Exercise instructions:
Only the lines below from the one that contains "margin-top: 1px ->" through the one that contains "color: #14532d ->" should appear in your answer, exact and without pictures.

Provided data:

• • •

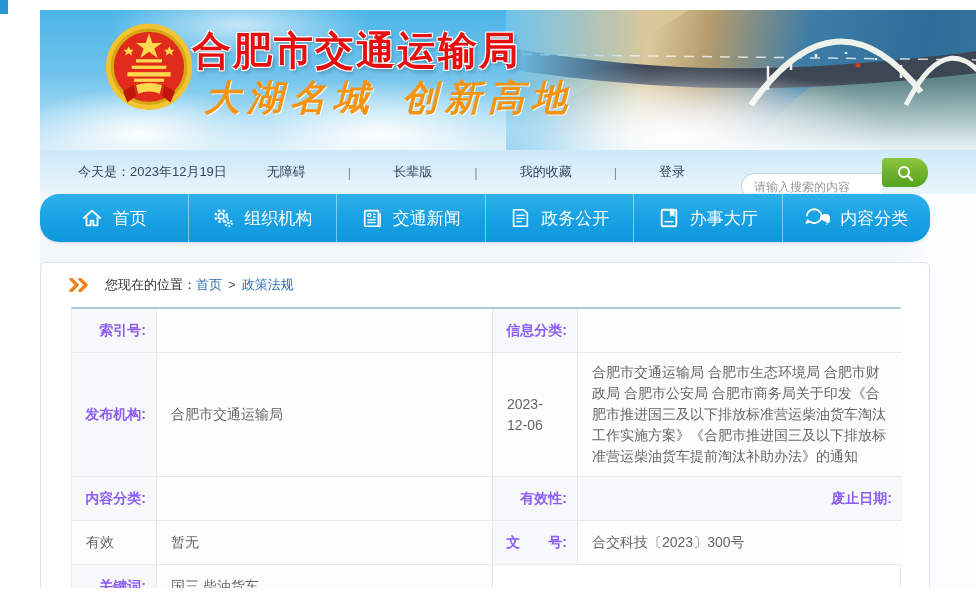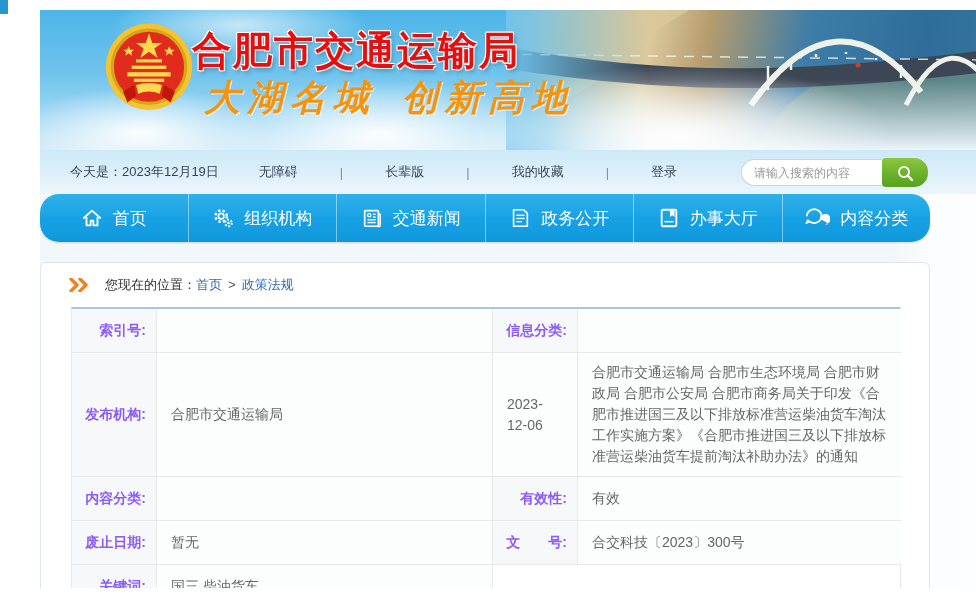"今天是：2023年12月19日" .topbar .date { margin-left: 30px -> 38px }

• • •

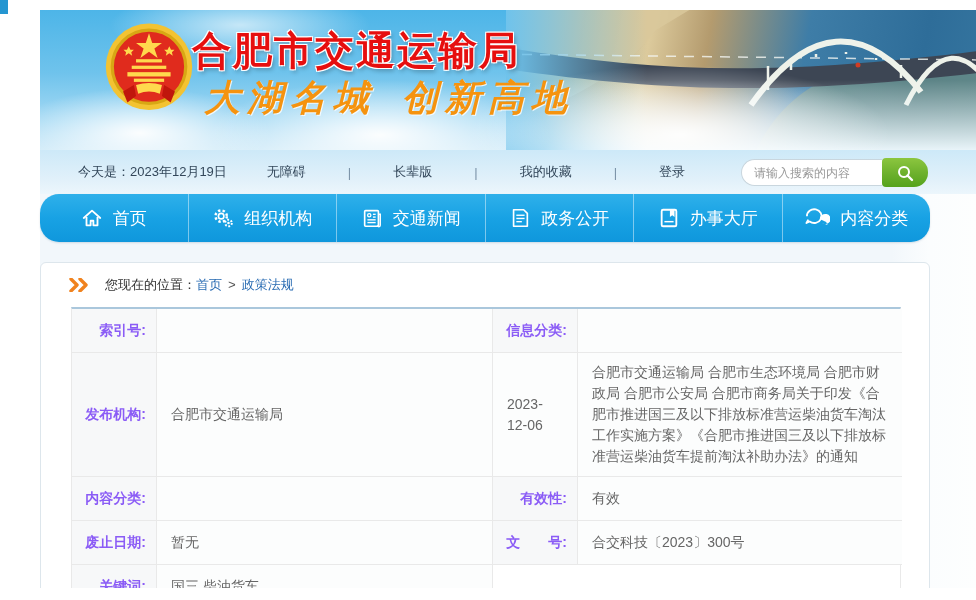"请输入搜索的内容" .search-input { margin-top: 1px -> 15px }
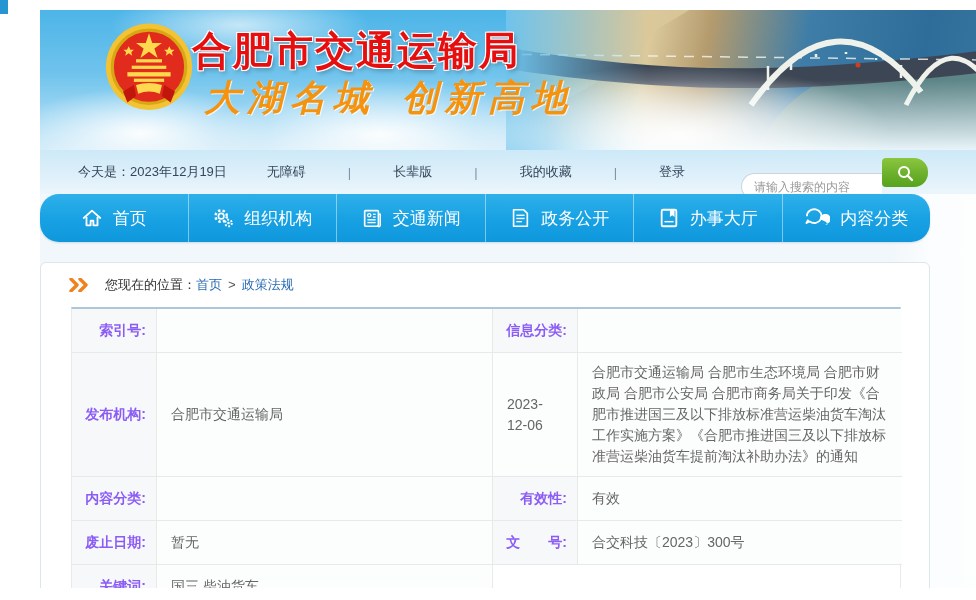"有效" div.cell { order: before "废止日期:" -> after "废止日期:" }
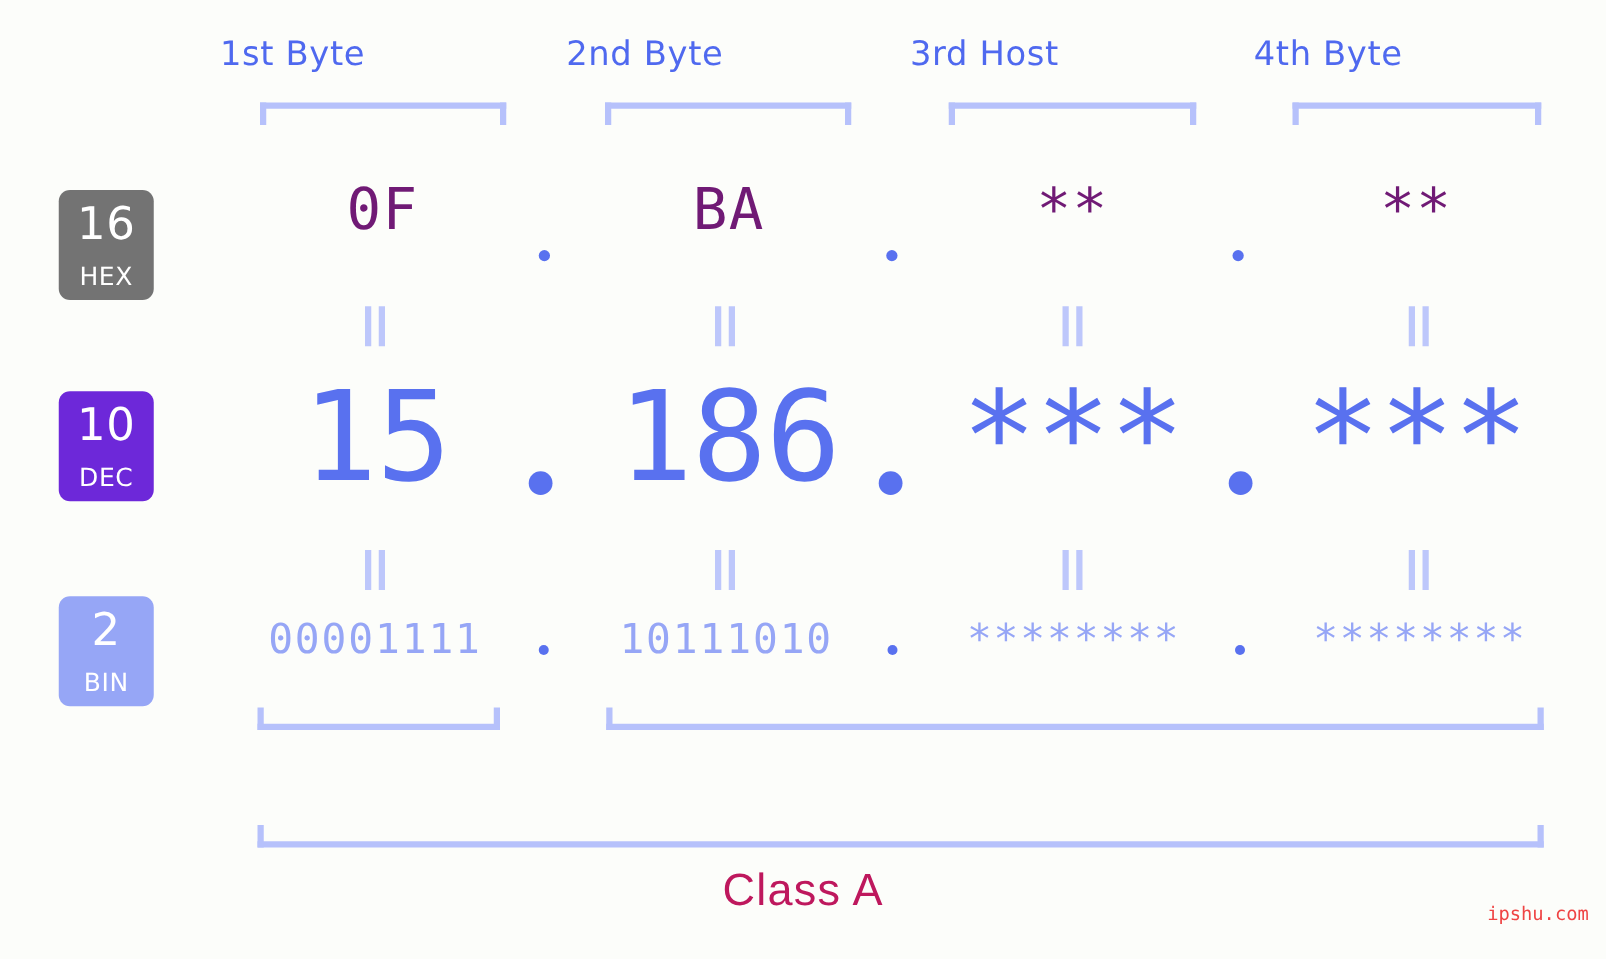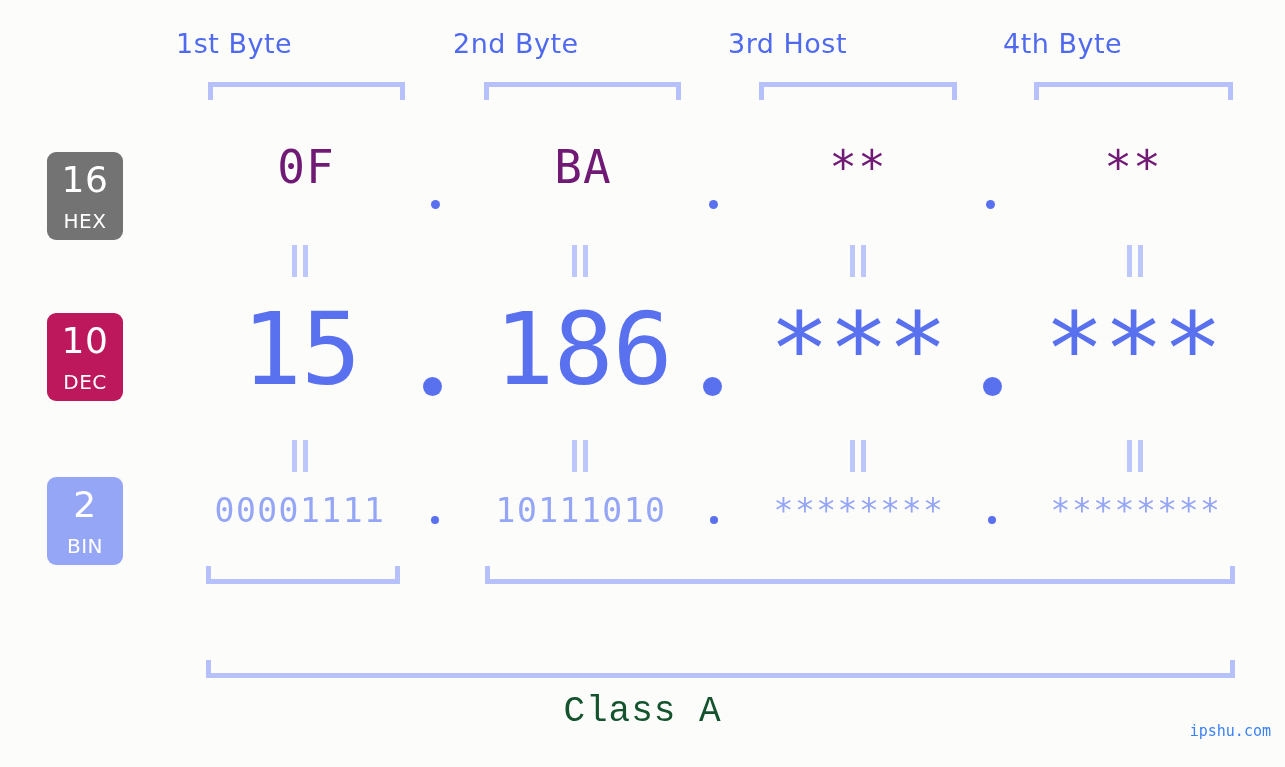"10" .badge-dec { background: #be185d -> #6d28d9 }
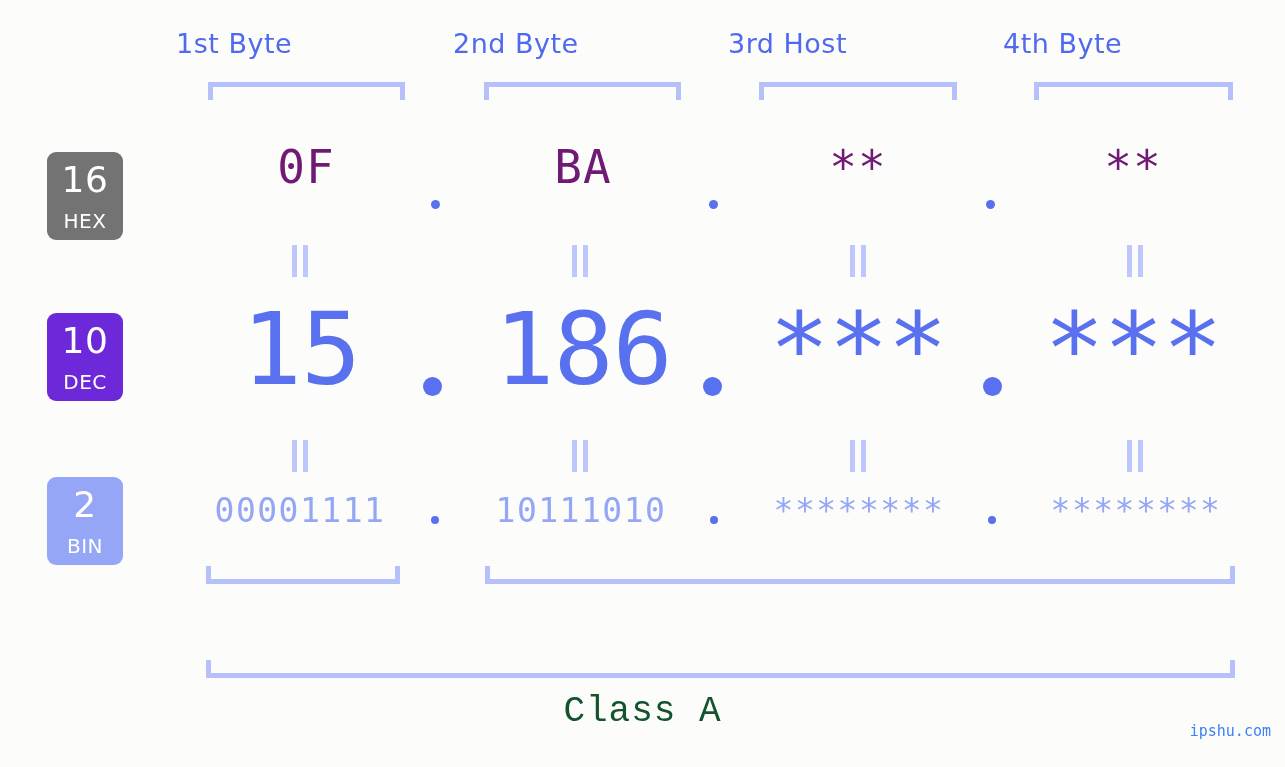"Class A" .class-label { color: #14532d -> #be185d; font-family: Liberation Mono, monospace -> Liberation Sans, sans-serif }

• • •

Answer for this exercise:
"请输入搜索的内容" .search-input { margin-top: 1px -> 15px }
"有效" div.cell { order: before "废止日期:" -> after "废止日期:" }
"10" .badge-dec { background: #be185d -> #6d28d9 }
"Class A" .class-label { color: #14532d -> #be185d; font-family: Liberation Mono, monospace -> Liberation Sans, sans-serif }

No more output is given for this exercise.